Situación previa

    La precaria infraestructura naval de los Austrias tenía uno de sus mejores exponentes en el antiguo fondeadero de galeras de Cartagena. La ''base naval'' cartagenera se limitaba a un pequeño puerto-refugio (el llamado mar de Mandarache), sin otro papel que el de custodia de las pequeñas escuadras que allí atracaban. No se realizaban labores de reparación o carenado y ni mucho menos de construcción naval. Estas tareas quedaban reservadas para las atarazanas de Barcelona o los astilleros de Santander o Bilbao.

    Empero, los avances técnicos y militares, que dejaron obsoletas a las antiguas escuadras de galeras, y la nueva estrategia exterior de la monarquía borbónica propiciaron el desarrollo de una Marina española moderna, acorde con la de otras potencias navales, como Inglaterra, Holanda o Francia. Surge así una política de fomento de la actividad marítima que tendrá en los arsenales sus joyas más preciadas y en los ministros Patiño y Ensenada sus principales valedores. Prácticamente a la vez se inicia la construcción de los tres más emblemáticos: Cádiz, Cartagena y Ferrol (1726-1728), ubicados en las capitales de sus respectivos Departamentos.

   Los cambios

    La decisión de realizar un arsenal en Cartagena llevó aparejada una profunda transformación en la ciudad, que se extendió a sus barrios y pueblos y que incluso arrastró en su impulso al resto de la región (PÉREZ PICAZO, M. T., 1987). Para que nos hagamos una pequeña y rápida idea de su importancia, el Arsenal de Cartagena constituyó ''junto al puerto francés de Tolón- el complejo fabril más importante del Mediterráneo y uno de los ejemplos precoces de industrialización en España, insuflando en la economía cartagenera y regional unas gigantescas inversiones como nunca se habían conocido'' (MERINO, J. P., 1981, 41-48).

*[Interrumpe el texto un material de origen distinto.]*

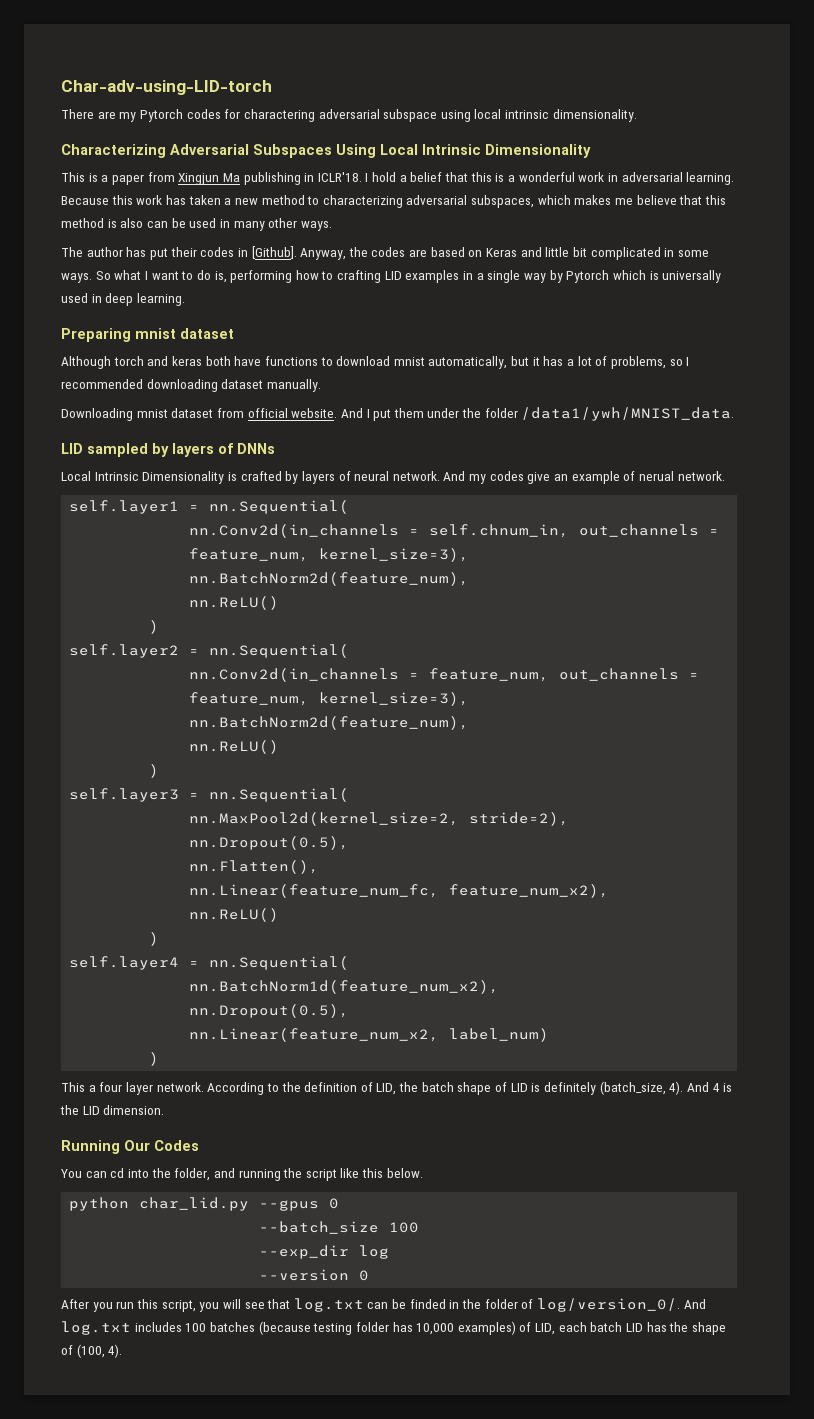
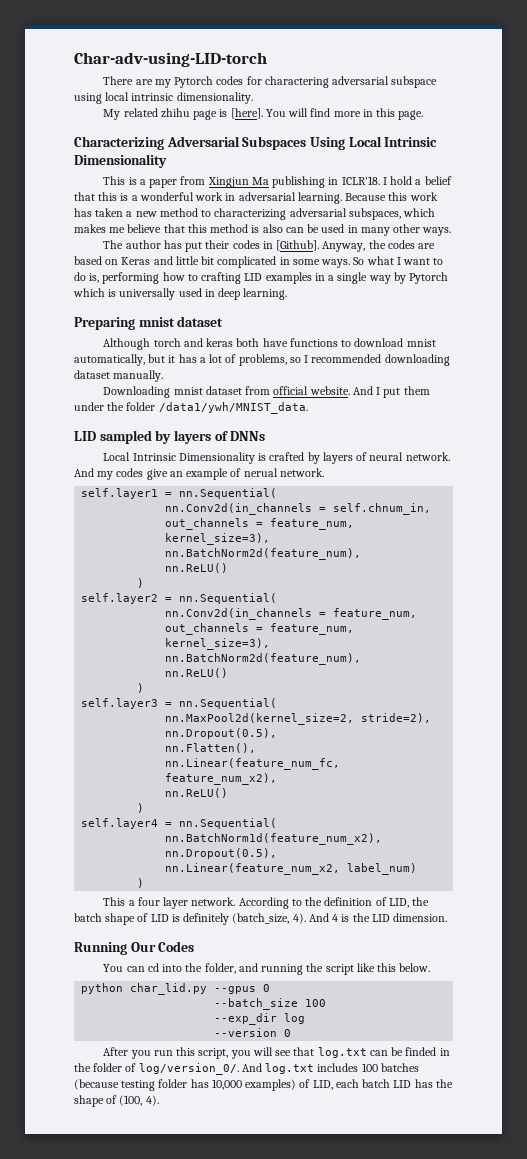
(637, 115) none -> [103,108,424,120] // My related zhihu page is [here]. You will find more in this page.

    Aunque no es este el lugar para ocuparnos detalladamente de la obra del Arsenal cartagenero, y para ello nos remitimos a lo publicado con gran acierto por J. P. Merino, M. T. Pérez-Crespo o J. M. Rubio Paredes, si queremos destacar la trascendencia de esta magna empresa, que se inicia en 1749 (aunque existe una fase preparatoria desde 1728) y que no concluye hasta finales de enero de 1782; prácticamente 33 años de trabajos intensos de desmonte de terrenos, construcción de canales, almacenes, muelles y diques, cimentación de obras, explanación, dragado de fondos y excavaciones, a los que se suman otras obras anexas como la erección del Cuartel de batallones, el Real Hospital, el Cuartel de presidiarios, el camposanto, los tinglados, gradas, cocinas, edificios de ''bombas de fuego'' y pabellones. El coste total había ascendido a la fabulosa suma de 112.284.648 reales de vellón, polarizando la mayor parte de las inversiones borbónicas del cuadrante suroriental español en nuestra ciudad (RUBIO, J. M. y otros, 1988, 72-73).

    El resultado

    Como es obvio, a fines del siglo XVIII se recogían en Cartagena los frutos de este ingente esfuerzo del Estado. En medio siglo el nuevo astillero había producido 40 grandes buques de superficie (navíos, urcas y fragatas), 17 jabeques (determinantes en la lucha contra el corso), 6 galeotas y un buen número de embarcaciones menores (bombardas, paquebotes, bergantines, goletas, faluchos y lanchas cañoneras), tal y como podemos apreciar en el siguiente cuadro:

    Nunca el astillero cartagenero había producido tal cantidad de embarcaciones en tan breve espacio de tiempo. Naturalmente, detrás de esta intensa actividad fabril se escondía el esfuerzo de miles de trabajadores y oficiales, venidos de todos los rincones de España y parte de Europa: calafates, carpinteros, herreros, horneros, fundidores, tejedores, hiladores, cordeleros, canteros... formaban un largo etcétera de más de 5.000 hombres especializados, incluidos en la denominada ''maestranza'' del Arsenal (PEREZ-CRESPO, M. T.,1992, 286).

    Con este enorme impulso a la construcción naval, el rebrote de la actividad bélica y el crecimiento comercial, nuestra ciudad conoce un tráfico portuario (civil y militar) sin precedentes. Es lo que hemos venido en llamar ''cenit de la navegación a vela'', con el que se cierra el próspero siglo XVIII, y que para el puerto cartagenero supone uno de los momentos de mayor actividad de su historia bajo el impulso del ''velamen''.